[Recorded information]
━━━━━━━━━━━━━━━━━━━━

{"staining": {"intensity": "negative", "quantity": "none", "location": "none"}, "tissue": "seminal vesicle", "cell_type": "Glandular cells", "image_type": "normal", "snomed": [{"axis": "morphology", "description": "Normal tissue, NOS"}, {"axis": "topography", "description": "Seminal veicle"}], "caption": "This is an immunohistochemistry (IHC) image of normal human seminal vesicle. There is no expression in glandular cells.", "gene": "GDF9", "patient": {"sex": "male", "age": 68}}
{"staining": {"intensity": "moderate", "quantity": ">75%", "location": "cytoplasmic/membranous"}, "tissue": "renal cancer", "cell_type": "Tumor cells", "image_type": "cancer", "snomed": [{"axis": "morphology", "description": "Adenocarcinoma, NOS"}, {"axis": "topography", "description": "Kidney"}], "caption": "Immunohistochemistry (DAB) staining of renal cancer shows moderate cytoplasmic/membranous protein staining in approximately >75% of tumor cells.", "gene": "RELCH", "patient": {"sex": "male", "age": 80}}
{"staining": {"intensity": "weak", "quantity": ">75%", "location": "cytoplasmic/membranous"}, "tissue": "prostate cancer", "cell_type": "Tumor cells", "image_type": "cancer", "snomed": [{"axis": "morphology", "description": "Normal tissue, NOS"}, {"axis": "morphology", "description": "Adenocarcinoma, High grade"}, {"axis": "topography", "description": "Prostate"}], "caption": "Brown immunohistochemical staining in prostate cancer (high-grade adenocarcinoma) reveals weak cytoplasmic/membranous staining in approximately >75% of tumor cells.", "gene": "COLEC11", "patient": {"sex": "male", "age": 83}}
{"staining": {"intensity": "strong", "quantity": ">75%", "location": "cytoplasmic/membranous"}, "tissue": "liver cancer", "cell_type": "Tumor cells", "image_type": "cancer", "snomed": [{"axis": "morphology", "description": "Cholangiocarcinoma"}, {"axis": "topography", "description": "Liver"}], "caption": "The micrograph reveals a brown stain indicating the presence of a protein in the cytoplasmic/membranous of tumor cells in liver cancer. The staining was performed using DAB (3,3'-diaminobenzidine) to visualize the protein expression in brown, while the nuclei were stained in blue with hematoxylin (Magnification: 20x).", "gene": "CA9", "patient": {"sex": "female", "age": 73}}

━━━━━━━━━━━━━━━━━━━━

[Action item] The complete listing must be reproduced exactly as written.

[Output of the task]
{"staining": {"intensity": "negative", "quantity": "none", "location": "none"}, "tissue": "seminal vesicle", "cell_type": "Glandular cells", "image_type": "normal", "snomed": [{"axis": "morphology", "description": "Normal tissue, NOS"}, {"axis": "topography", "description": "Seminal veicle"}], "caption": "This is an immunohistochemistry (IHC) image of normal human seminal vesicle. There is no expression in glandular cells.", "gene": "GDF9", "patient": {"sex": "male", "age": 68}}
{"staining": {"intensity": "moderate", "quantity": ">75%", "location": "cytoplasmic/membranous"}, "tissue": "renal cancer", "cell_type": "Tumor cells", "image_type": "cancer", "snomed": [{"axis": "morphology", "description": "Adenocarcinoma, NOS"}, {"axis": "topography", "description": "Kidney"}], "caption": "Immunohistochemistry (DAB) staining of renal cancer shows moderate cytoplasmic/membranous protein staining in approximately >75% of tumor cells.", "gene": "RELCH", "patient": {"sex": "male", "age": 80}}
{"staining": {"intensity": "weak", "quantity": ">75%", "location": "cytoplasmic/membranous"}, "tissue": "prostate cancer", "cell_type": "Tumor cells", "image_type": "cancer", "snomed": [{"axis": "morphology", "description": "Normal tissue, NOS"}, {"axis": "morphology", "description": "Adenocarcinoma, High grade"}, {"axis": "topography", "description": "Prostate"}], "caption": "Brown immunohistochemical staining in prostate cancer (high-grade adenocarcinoma) reveals weak cytoplasmic/membranous staining in approximately >75% of tumor cells.", "gene": "COLEC11", "patient": {"sex": "male", "age": 83}}
{"staining": {"intensity": "strong", "quantity": ">75%", "location": "cytoplasmic/membranous"}, "tissue": "liver cancer", "cell_type": "Tumor cells", "image_type": "cancer", "snomed": [{"axis": "morphology", "description": "Cholangiocarcinoma"}, {"axis": "topography", "description": "Liver"}], "caption": "The micrograph reveals a brown stain indicating the presence of a protein in the cytoplasmic/membranous of tumor cells in liver cancer. The staining was performed using DAB (3,3'-diaminobenzidine) to visualize the protein expression in brown, while the nuclei were stained in blue with hematoxylin (Magnification: 20x).", "gene": "CA9", "patient": {"sex": "female", "age": 73}}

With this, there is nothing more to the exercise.